Instructions for the task:
Pictures are to be dropped, and only the lines from the one containing "265 174 4.52" through the end of the data below are to be reproduced as written.

Dataset entries:
--------
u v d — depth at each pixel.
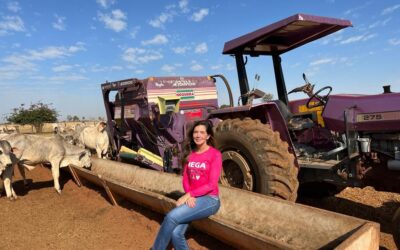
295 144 5.41
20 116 35.78
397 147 4.09
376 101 4.27
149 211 5.52
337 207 5.57
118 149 9.70
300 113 5.65
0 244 4.70
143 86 7.99
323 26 5.06
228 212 4.54
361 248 2.77
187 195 3.47
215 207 3.55
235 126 4.91
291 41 5.71
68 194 7.32
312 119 5.38
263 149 4.53
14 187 8.27
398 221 3.47
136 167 7.10
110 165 8.04
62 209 6.18
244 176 4.81
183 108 8.41
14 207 6.45
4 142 6.59
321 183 5.59
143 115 8.11
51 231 5.10
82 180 7.99
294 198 4.46
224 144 5.12
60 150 7.61
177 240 3.44
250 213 4.29
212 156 3.53
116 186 5.70
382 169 4.22
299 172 4.90
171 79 8.23
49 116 36.69
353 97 4.53
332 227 3.42
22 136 7.39
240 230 3.42
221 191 4.78
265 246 3.19
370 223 2.99
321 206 5.64
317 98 5.13
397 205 5.55
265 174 4.52
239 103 5.80
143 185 6.64
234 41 5.49
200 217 3.50
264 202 4.20
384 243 4.18
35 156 7.41
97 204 6.31
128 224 5.11
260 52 5.94
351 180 4.41
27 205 6.55
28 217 5.81
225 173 5.28
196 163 3.55
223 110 5.44
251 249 3.44
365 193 6.26
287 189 4.43
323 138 5.08
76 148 7.98
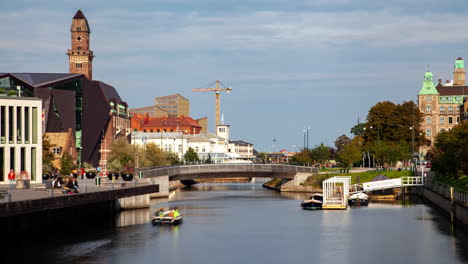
--------
Answer to this task:
265 174 4.52
239 103 5.80
143 185 6.64
234 41 5.49
200 217 3.50
264 202 4.20
384 243 4.18
35 156 7.41
97 204 6.31
128 224 5.11
260 52 5.94
351 180 4.41
27 205 6.55
28 217 5.81
225 173 5.28
196 163 3.55
223 110 5.44
251 249 3.44
365 193 6.26
287 189 4.43
323 138 5.08
76 148 7.98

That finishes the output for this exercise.